## Directions
Reproduce the data verbatim from its first line up to and including the line that contains "state and localStorage", leaving out the pictures.

Document images with their source code

◆ ◆ ◆ ◆ ◆

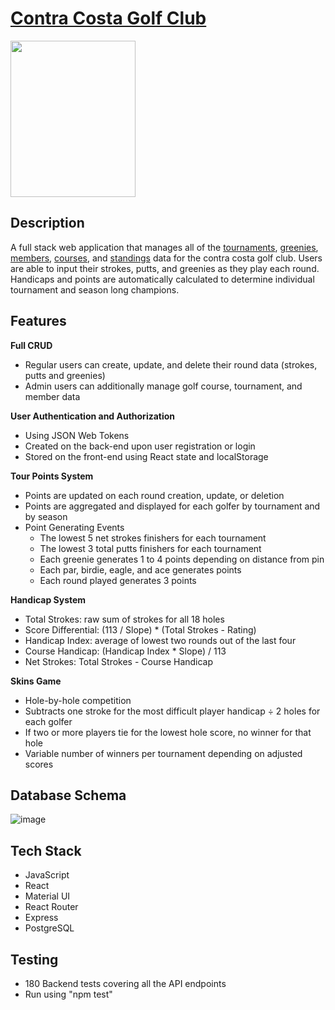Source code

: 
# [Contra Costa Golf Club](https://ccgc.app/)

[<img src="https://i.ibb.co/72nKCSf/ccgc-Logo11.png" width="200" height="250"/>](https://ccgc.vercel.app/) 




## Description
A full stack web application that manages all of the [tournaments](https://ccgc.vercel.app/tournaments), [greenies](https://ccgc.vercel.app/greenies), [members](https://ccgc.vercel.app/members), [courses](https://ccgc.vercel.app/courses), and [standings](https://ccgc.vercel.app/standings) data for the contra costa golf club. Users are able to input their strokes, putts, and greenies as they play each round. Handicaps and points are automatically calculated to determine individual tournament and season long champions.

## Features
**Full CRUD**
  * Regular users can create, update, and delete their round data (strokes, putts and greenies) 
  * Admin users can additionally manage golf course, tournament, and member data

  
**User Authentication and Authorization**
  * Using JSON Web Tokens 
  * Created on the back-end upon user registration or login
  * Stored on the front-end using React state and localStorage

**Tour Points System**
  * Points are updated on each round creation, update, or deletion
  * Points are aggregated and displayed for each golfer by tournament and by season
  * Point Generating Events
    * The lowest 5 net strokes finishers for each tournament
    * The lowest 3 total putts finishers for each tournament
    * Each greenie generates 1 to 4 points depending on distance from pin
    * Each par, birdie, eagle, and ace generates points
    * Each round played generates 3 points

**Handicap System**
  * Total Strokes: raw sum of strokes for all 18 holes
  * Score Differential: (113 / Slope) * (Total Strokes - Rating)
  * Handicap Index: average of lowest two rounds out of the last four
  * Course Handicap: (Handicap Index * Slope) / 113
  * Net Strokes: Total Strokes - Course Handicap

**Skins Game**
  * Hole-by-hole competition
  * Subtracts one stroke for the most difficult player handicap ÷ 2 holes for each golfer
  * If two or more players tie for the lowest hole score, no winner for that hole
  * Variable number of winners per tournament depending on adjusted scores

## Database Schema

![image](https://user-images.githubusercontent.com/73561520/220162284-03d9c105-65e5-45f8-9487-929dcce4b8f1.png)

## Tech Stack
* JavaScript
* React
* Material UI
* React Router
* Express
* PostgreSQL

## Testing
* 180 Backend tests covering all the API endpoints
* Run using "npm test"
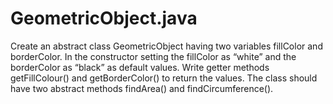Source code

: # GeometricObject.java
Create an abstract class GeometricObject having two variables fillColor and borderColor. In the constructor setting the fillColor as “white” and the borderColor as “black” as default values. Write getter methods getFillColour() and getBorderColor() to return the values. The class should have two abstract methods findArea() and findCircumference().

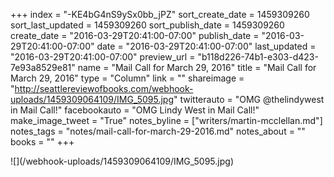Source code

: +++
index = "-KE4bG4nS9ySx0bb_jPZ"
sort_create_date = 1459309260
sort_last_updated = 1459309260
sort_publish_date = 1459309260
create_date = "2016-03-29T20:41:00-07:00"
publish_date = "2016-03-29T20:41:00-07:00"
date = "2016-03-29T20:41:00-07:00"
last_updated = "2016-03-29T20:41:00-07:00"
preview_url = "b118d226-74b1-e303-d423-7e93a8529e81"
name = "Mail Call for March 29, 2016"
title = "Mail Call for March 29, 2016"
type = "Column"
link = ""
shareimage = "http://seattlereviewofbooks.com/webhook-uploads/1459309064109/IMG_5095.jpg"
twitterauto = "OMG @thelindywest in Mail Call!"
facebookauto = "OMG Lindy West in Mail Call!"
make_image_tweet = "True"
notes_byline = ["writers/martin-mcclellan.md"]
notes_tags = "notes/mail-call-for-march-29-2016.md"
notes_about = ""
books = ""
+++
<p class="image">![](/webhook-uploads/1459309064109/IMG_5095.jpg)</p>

◆ ◆ ◆ ◆ ◆

## Task answer
Source code

: 
# [Contra Costa Golf Club](https://ccgc.app/)

[<img src="https://i.ibb.co/72nKCSf/ccgc-Logo11.png" width="200" height="250"/>](https://ccgc.vercel.app/) 




## Description
A full stack web application that manages all of the [tournaments](https://ccgc.vercel.app/tournaments), [greenies](https://ccgc.vercel.app/greenies), [members](https://ccgc.vercel.app/members), [courses](https://ccgc.vercel.app/courses), and [standings](https://ccgc.vercel.app/standings) data for the contra costa golf club. Users are able to input their strokes, putts, and greenies as they play each round. Handicaps and points are automatically calculated to determine individual tournament and season long champions.

## Features
**Full CRUD**
  * Regular users can create, update, and delete their round data (strokes, putts and greenies) 
  * Admin users can additionally manage golf course, tournament, and member data

  
**User Authentication and Authorization**
  * Using JSON Web Tokens 
  * Created on the back-end upon user registration or login
  * Stored on the front-end using React state and localStorage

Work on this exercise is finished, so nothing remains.